Member of the Andhra Pradesh Legislative Assembly
- Incumbent
- Assumed office June 2024
- Preceded by: M. S. Babu
- Constituency: Puthalapattu

Personal details
- Party: Telugu Desam Party
- Profession: Politician

= Kalikiri Murali Mohan =

Indian politician from Andhra Pradesh

Kalikiri Murali Mohan (born 1974) is an Indian politician from Andhra Pradesh. He is an MLA from Puthalapattu Assembly constituency in Chittoor district. He represents Telugu Desam Party. He won the 2024 Andhra Pradesh Legislative Assembly election where TDP had an alliance with BJP and JSP.

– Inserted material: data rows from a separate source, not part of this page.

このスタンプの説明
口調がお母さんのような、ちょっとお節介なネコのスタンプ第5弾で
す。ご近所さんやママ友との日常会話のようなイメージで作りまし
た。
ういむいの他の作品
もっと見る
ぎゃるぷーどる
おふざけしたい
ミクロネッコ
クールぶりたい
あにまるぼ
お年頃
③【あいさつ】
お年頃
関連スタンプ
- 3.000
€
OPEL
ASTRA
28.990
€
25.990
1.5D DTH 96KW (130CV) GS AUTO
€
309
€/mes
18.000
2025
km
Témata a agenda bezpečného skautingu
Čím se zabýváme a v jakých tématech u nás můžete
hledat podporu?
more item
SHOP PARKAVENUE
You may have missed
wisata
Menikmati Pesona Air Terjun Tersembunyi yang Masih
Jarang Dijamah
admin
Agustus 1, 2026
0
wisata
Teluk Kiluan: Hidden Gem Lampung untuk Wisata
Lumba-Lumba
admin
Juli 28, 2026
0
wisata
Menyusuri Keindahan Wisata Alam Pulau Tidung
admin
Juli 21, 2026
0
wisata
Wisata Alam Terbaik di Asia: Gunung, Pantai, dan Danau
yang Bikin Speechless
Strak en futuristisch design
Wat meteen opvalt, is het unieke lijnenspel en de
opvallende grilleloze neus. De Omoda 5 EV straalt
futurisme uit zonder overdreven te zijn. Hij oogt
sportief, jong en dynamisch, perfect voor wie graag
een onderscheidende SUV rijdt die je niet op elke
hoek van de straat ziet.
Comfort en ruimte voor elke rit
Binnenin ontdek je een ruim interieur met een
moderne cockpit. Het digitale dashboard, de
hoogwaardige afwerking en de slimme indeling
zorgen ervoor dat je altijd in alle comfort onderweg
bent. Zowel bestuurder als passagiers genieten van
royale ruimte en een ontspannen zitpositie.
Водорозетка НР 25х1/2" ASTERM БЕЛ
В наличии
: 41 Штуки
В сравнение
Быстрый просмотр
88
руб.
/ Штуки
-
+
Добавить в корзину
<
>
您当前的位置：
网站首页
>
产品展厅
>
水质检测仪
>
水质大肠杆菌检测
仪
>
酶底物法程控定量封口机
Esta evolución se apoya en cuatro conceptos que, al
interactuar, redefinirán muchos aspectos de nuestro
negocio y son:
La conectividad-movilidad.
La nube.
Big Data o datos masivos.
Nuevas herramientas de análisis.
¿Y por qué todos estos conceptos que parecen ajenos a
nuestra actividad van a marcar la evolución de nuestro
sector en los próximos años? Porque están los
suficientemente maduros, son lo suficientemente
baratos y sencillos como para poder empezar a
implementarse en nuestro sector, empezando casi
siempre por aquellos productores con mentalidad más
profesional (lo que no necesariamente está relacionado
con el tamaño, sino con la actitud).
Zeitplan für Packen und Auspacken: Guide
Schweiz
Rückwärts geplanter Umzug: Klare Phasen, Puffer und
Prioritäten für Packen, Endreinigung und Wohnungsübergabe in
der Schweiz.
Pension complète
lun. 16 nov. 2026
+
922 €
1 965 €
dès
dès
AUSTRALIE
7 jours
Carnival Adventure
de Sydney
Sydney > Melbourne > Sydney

== Early life and education ==
Mohan is from Puthalapattu, Chittoor. His father's name is Kalikiri Annaiah. He is a postgraduate in commerce and also completed his PhD. from Sri Venkateswara University, Tirupati in 2013. He started his career as a journalist with Andhra Bhoomi and worked for a long time with HMTV. He also worked for other newspapers and channels. He is a member of the Tirupati Press Club and also served as an office bearer of Andhra Pradesh Union of Working Journalists.

== Career ==
Mohan won the 2024 Andhra Pradesh Legislative Assembly election from Puthalapattu Assembly constituency representing Telugu Desam Party. He polled votes and defeated M. Sunil Kumar of YSR Congress Party by 15,634 votes.